▶ _SOURCE_
Begin

Rutherford Atom Revisited

Niels Bohr won the Nobel Prize in 1922 largely on the merits of his
quantized hydrogen atom model, which was based on an analogy to the
Solar System. Extension of the model to heavier (more complicated)
atoms fared less well, however, and stellar/atomic analogies began to
fall from grace.

Subsequently, quantum mechanics evolved rapidly and successfully,
and in a way that made the concept of stellar/atomic comparisons seem
like a misguided idea whose original success was more fluke than
physics. What was once regarded as a brilliant unifying idea became
synonymous with "naivete", "hard-headedness" or "mental impairment".

Most people think that the story of this concept stops there. In
fact, the empirical case for self-similarity ("parts" and "wholes"
have similar morphologies, kinematics and/or dynamics) between atomic
and stellar systems has become surprisingly strong again.

Low energy state atoms clearly were not the correct choice for
Solar System analogues, but atoms in very high n (principal quantum
number) states are a different matter. As early as 1980 Metcalf could
justifiably state in Nature (vol. 284, pp. 127-131):
"Many properties of Rydberg atoms can be understood correctly
in terms of relatively simple notions (Bohr model) used to
describe hydrogen atoms... The picture that emerges of a
Rydberg atom is one of an ion core and an isolated electron
very far away, floating lazily around in a slow orbit, much
like a distant planet of the Solar System."

Since that time there has been a growing body of evidence
(published in Phys. Rev. Lett., Phys. Rev. A, Phys. Lett, etc.) that
supports the rehabilitation of physically meaningful stellar/atomic
analogies. Authors had good reason to refer to high n Rydberg atoms
as "planetary atoms". One by one the morphological and kinematic
distinctions between high n atoms and Solar-type systems began to
dissolve. One of the most resilient distinctions between planetary
models on the two different scales (factor of ~10^18 in size) has been
that highly localized, particle-like electron wavepackets would
undergo fairly rapid spreading. Now it appears that this barrier to
stellar/atomic self-similarity may also have fallen.

End

▶ _TASK DATA_
Begin

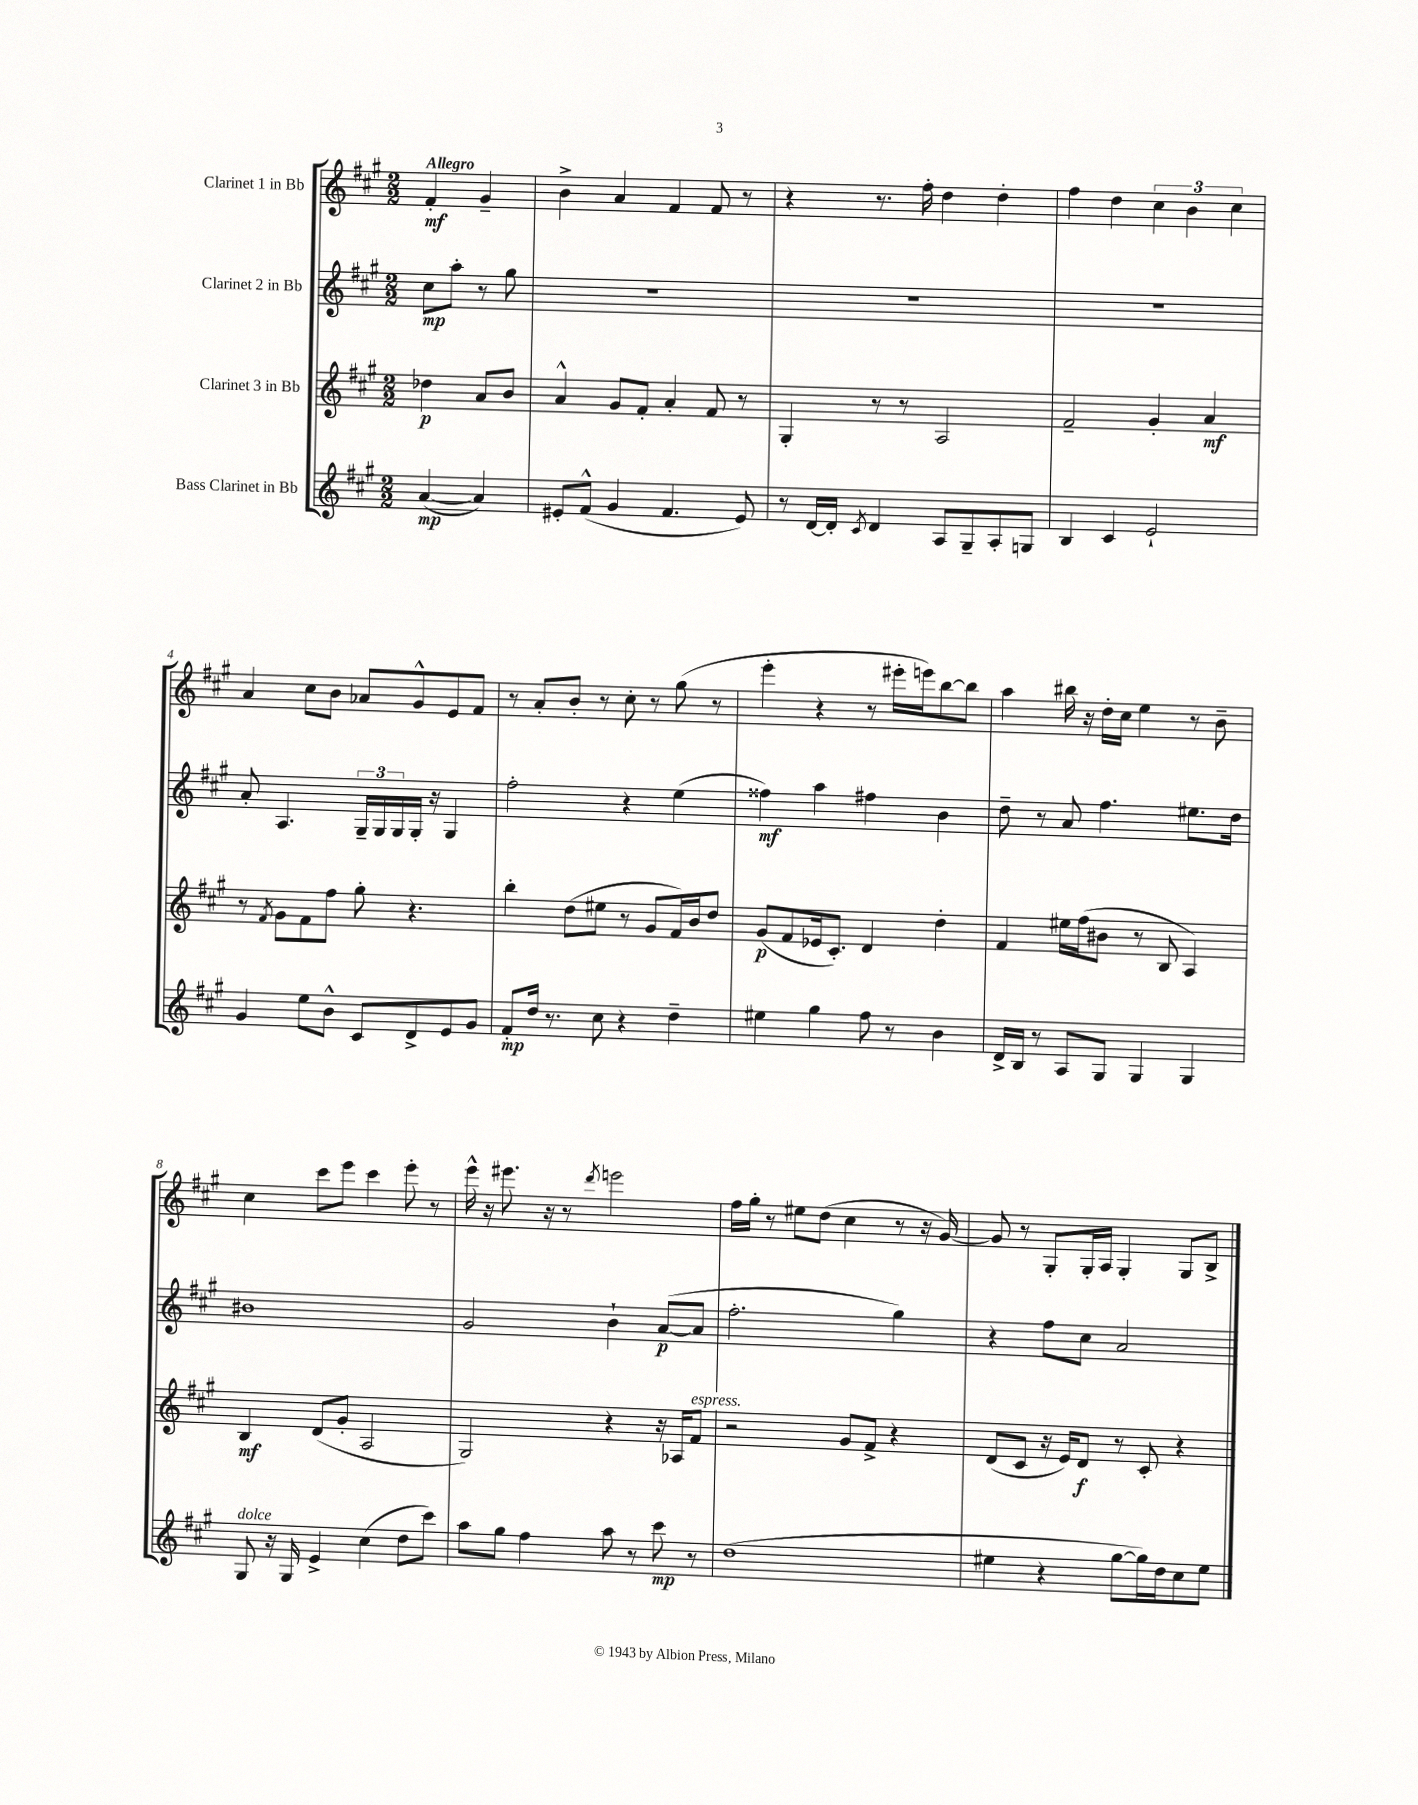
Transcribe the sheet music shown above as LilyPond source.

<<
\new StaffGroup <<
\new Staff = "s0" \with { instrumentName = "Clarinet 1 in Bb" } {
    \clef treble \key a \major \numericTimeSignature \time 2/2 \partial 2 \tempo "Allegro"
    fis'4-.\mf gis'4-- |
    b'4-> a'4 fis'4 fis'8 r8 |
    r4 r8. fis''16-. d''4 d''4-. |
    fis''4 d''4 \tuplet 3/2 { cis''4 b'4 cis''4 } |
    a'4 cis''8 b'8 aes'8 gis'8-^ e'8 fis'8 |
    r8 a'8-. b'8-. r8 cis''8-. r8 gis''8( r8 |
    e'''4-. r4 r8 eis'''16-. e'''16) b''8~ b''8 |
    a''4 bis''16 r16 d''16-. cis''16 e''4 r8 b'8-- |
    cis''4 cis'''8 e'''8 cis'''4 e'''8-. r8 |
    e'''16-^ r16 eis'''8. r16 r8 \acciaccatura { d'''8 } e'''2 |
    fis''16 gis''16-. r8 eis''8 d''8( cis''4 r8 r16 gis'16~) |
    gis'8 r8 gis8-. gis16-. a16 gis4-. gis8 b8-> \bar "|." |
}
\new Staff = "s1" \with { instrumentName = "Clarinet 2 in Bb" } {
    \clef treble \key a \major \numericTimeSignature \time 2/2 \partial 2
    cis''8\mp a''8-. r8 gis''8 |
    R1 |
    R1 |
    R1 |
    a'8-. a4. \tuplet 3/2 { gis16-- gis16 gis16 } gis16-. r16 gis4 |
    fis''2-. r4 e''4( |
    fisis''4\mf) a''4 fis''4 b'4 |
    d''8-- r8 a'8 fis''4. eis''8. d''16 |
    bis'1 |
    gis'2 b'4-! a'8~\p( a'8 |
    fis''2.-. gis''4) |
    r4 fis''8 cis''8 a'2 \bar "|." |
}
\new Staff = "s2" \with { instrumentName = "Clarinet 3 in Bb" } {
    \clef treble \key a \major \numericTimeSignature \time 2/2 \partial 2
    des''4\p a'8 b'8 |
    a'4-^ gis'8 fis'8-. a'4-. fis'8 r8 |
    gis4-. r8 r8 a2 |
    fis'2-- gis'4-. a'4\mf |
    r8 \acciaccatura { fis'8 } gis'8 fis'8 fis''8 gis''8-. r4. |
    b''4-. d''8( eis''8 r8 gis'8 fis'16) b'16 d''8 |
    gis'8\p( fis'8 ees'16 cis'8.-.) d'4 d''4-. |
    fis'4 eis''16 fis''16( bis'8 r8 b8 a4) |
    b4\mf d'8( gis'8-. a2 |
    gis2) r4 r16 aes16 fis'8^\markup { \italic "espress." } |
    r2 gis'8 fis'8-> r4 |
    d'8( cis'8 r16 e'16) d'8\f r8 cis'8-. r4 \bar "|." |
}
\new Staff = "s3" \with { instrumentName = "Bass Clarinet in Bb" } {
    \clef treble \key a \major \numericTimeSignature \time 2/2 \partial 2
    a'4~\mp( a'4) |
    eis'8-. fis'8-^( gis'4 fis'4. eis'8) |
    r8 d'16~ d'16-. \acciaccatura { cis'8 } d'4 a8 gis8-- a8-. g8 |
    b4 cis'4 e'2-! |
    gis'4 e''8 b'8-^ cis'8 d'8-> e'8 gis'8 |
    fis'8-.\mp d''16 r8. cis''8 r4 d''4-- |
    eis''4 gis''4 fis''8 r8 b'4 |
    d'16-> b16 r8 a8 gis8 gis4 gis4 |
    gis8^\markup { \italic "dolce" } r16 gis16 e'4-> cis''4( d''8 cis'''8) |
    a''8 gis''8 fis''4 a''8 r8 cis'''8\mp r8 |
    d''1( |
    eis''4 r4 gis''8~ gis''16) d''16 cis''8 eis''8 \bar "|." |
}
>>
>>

End

▶ _TASKS TO PERFORM_
A) In the Rydberg atom passage, what year did Niels Bohr win the Nobel Prize?
B) Count the lines in the rows that contain the string "markup" and give only the number.
The Rydberg atom passage and the rows were taken from separate sources.

▶ _WORKED ANSWERS_
A) 1922

B) 2